Figure 4. Effect of activation state on bioparticle uptake. Endpoint fluorescence is plotted for each density in M0, M1 and M2

Inhibition of Phagocytosis and Efferocytosis using Cytochalasin D

Through titration of Cytochalasin D, inhibition response curves can be accurately plotted to determine IC50 values.

During phagocytosis, microglia polarized to the M2 state are the most easily inhibited (pIC50=-6.2M), whereas the dose requirement to inhibit M1 microglia is much higher (pIC50=-5.6M).

During efferocytosis, M2 microglia are less easily inhibited than M1.
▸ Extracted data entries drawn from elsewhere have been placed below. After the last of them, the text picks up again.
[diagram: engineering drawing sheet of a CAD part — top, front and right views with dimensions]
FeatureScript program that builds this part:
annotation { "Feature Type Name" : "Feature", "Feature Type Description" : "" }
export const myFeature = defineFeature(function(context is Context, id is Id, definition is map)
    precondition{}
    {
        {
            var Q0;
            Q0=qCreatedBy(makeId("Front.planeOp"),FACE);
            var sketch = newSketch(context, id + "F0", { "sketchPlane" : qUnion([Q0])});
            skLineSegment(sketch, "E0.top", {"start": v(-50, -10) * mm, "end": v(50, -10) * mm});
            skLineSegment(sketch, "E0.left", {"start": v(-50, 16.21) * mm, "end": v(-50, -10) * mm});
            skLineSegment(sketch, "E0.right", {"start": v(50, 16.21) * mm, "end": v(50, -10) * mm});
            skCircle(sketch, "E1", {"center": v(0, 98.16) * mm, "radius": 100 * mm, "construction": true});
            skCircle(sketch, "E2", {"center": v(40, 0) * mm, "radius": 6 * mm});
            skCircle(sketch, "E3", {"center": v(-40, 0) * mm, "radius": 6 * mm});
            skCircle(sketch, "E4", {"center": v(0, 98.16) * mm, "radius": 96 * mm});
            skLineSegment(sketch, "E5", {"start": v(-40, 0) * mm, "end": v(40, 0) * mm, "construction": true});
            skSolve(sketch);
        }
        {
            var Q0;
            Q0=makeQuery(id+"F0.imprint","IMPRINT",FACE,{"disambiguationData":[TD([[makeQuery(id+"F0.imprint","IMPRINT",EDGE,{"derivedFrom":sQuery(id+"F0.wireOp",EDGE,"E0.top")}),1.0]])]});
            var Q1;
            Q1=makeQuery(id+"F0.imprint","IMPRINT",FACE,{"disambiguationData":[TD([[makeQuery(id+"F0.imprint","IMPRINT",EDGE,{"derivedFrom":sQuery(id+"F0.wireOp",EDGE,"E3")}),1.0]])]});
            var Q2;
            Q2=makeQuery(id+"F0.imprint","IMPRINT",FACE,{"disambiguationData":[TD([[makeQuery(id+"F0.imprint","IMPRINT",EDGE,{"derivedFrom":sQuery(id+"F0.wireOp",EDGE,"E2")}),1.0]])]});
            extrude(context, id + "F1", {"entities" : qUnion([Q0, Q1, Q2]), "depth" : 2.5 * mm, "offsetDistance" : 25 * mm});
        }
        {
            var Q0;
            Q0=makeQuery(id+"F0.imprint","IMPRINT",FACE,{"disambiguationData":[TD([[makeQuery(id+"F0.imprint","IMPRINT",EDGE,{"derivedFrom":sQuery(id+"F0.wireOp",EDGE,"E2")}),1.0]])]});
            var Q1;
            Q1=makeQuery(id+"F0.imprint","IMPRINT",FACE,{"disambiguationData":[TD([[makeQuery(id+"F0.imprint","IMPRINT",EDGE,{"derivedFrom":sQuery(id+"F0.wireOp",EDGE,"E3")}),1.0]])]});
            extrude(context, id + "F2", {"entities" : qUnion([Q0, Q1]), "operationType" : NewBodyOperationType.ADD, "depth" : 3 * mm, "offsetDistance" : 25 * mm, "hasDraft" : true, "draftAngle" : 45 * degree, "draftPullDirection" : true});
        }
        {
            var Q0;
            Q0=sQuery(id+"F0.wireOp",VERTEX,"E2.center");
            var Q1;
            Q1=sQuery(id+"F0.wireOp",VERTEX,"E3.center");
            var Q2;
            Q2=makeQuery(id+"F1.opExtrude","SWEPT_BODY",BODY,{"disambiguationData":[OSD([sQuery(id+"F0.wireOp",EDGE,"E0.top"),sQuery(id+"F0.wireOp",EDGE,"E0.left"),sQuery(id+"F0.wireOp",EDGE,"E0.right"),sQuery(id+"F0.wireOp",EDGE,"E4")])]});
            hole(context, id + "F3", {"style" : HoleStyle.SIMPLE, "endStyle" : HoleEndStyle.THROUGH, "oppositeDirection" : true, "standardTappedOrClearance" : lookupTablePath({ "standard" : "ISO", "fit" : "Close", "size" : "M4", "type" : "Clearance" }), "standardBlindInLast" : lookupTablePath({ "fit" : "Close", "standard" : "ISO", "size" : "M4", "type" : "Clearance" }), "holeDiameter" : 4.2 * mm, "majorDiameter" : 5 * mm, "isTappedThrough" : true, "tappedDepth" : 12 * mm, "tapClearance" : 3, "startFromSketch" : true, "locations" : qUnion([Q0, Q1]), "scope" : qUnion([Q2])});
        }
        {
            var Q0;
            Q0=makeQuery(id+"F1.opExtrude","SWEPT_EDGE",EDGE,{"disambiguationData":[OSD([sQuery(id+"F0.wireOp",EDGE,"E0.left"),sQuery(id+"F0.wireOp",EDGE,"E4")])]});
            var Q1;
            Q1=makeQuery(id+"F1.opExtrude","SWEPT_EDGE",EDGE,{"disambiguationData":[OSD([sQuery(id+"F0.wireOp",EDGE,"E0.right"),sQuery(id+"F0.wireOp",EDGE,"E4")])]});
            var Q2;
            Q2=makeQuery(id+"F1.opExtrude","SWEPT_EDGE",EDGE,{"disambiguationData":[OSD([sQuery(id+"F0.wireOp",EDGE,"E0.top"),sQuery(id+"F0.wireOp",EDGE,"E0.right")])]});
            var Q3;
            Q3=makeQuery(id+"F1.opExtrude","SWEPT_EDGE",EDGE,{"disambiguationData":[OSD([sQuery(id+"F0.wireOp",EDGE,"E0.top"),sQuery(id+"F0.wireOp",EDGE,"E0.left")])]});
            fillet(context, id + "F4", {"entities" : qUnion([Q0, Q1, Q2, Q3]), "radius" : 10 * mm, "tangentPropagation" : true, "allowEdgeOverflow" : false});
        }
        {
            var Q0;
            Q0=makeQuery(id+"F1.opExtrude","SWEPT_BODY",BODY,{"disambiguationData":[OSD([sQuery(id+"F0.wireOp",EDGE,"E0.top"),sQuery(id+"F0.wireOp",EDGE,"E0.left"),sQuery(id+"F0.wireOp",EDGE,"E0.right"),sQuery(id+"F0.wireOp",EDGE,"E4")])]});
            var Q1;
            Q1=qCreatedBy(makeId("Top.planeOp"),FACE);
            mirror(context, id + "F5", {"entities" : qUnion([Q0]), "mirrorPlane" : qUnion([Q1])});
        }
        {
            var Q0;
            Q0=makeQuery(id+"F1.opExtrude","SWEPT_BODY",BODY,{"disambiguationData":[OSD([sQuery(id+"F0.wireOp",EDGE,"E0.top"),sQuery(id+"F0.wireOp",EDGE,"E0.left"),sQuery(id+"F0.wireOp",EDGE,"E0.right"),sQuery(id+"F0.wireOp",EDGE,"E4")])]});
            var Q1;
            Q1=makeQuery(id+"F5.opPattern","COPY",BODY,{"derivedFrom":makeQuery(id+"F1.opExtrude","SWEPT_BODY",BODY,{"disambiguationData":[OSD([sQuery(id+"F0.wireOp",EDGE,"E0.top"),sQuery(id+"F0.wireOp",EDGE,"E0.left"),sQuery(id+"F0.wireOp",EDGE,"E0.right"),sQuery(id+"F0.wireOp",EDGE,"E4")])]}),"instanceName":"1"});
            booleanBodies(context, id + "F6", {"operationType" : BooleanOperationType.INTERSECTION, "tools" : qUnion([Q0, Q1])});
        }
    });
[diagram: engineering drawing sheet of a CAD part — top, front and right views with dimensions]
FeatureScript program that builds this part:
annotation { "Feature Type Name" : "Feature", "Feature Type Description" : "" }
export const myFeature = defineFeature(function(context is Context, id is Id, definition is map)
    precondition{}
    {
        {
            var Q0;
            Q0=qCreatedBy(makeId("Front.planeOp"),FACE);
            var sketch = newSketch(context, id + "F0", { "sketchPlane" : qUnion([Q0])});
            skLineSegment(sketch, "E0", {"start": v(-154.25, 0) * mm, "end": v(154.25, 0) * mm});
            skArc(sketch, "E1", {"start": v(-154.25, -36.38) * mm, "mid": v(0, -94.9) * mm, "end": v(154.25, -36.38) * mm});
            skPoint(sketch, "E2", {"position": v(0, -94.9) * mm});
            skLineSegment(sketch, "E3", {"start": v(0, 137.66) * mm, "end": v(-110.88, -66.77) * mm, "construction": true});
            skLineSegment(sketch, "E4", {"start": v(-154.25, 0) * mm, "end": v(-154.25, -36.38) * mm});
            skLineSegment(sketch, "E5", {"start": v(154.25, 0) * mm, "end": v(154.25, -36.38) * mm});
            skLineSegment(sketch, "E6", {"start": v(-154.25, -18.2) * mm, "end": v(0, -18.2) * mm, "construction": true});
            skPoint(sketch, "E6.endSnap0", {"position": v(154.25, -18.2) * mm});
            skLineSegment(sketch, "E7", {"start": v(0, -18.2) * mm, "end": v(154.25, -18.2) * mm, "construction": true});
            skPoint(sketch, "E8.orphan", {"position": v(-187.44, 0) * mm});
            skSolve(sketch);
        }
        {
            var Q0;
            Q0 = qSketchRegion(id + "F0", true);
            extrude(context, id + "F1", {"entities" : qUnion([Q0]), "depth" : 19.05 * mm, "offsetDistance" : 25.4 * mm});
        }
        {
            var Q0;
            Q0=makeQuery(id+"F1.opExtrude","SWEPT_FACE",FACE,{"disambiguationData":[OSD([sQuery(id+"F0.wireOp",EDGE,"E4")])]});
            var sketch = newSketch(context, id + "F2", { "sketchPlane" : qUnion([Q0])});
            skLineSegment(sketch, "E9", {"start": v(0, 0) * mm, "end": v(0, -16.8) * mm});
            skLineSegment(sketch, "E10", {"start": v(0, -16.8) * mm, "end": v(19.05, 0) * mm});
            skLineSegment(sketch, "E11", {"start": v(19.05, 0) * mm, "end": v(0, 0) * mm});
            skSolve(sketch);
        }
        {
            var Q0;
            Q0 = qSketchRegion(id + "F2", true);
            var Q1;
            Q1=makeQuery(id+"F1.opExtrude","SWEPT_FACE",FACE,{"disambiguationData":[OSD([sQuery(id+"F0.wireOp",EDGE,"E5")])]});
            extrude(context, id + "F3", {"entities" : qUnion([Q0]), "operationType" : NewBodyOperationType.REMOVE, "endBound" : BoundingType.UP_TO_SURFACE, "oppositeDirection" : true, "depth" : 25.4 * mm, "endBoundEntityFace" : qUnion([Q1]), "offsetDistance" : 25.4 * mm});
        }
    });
The M1 state is known to be associated with inflammation and clearance of pathogenic material by phagocytosis. While M1-activated cells engulf target material to a lesser extent than M2 and non-activated cells, phagocytosis is more difficult to inhibit, which may reflect a greater commitment to phagocytosis in the M1 phenotype.

The M2 state is associated with homeostasis and clearance of apoptotic neurons and debris by efferocytosis. Equally, as efferocytosis was the most challenging to inhibit in M2-polarized microglia, this may reflect a bias toward efferocytosis in the M2 phenotype.

The low degree of variability displayed between technical replicates over multiple densities of target material strongly indicates Axol’s hiPSC-microglia to be suited to high-throughput screens and assay formats.